Most photoresist executives are betting on double patterning as the likely path forward. "Since both EUV and high-index immersion are going to be late for 32 nm, the field will move to double patterning by default," says AZ's Dammel. But the path to double patterning is strewn with its own roadblocks and potential dead ends.
Hemond explains that double patterning is a generic phrase used to indicate lithographic schemes in which a complex pattern is broken into two less complex patterns and then recombined on the silicon wafer. One version of double patterning uses conventional resists that are exposed twice and etched twice in a seven-step process. Conventional single-exposure lithography requires just two steps.
A second version is the dual-exposure, single-etch approach. Semiconductor makers are enthusiastic about this method because it requires fewer processing steps; the challenge for resist manufacturers is to develop a technique to expose the second resist pattern without harming the first pattern. Slezak, for example, says JSR is looking into cross-linking or chemical freezing agents that would fix the first pattern prior to the second exposure.
The uncertainty about lithography at 32 nm presents a conundrum for resist manufacturers, Hemond notes, because they can't afford to pursue all possible avenues of research. "I picture it as a neighborhood with a lot of cul-de-sacs," he says. "You don't want to get lost in them." Rohm and Haas tries to limit its wrong turns by concentrating its R&D resources on alliances with a few industry leaders.

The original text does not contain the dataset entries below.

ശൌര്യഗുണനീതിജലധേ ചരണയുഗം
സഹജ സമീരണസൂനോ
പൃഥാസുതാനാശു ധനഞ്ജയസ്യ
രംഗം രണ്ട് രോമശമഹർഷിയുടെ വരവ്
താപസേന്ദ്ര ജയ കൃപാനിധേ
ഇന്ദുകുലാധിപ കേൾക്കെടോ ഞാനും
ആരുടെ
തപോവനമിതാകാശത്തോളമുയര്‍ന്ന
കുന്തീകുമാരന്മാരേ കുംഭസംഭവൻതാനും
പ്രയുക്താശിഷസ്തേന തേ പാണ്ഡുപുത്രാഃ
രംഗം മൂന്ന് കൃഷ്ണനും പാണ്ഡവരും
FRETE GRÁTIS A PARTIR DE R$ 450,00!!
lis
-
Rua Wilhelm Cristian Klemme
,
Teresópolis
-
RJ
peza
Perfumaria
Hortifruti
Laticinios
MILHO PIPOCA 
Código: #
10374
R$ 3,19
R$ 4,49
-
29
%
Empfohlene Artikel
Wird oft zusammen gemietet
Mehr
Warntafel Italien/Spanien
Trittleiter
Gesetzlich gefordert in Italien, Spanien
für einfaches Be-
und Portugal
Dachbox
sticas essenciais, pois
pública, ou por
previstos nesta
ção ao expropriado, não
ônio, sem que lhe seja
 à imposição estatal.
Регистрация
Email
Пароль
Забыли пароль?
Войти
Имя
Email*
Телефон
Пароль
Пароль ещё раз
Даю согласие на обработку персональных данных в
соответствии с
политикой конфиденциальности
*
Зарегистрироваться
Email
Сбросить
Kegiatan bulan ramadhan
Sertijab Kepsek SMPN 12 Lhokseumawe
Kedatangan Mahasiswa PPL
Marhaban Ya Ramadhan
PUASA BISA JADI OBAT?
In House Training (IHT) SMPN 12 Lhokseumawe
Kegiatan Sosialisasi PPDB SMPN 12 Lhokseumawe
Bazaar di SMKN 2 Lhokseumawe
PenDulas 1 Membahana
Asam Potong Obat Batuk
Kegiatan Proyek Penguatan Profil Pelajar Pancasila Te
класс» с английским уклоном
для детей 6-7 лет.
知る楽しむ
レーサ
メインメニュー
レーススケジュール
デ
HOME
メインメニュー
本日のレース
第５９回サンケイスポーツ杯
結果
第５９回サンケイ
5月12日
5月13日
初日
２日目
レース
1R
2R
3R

Dammel laments the fact that materials suppliers have not adopted the precompetitive consortia and other cooperative research approaches that their customers have. "We see that semiconductor manufacturers increasingly cooperate in development and combine their efforts to save costs," he observes. "Materials suppliers have not done so and do not have a business model for doing so."
Meanwhile, the cost of development isn't abating. Hemond says Rohm and Haas has invested $100 million in its electronic materials business over the past three years. And the company just announced that it will spend $60 million on new lithography equipment to research 193-nm resists and antireflective coatings.
Because such pricey investments will be required to develop the materials of the future, Hemond sees a consolidation of the electronic chemicals industry into just a few strong players. He cites a rule of thumb holding that, over time, industries consolidate into three major players. "The rule of three applies in most businesses and will in photoresist materials," he says. "We expect to be one of those three."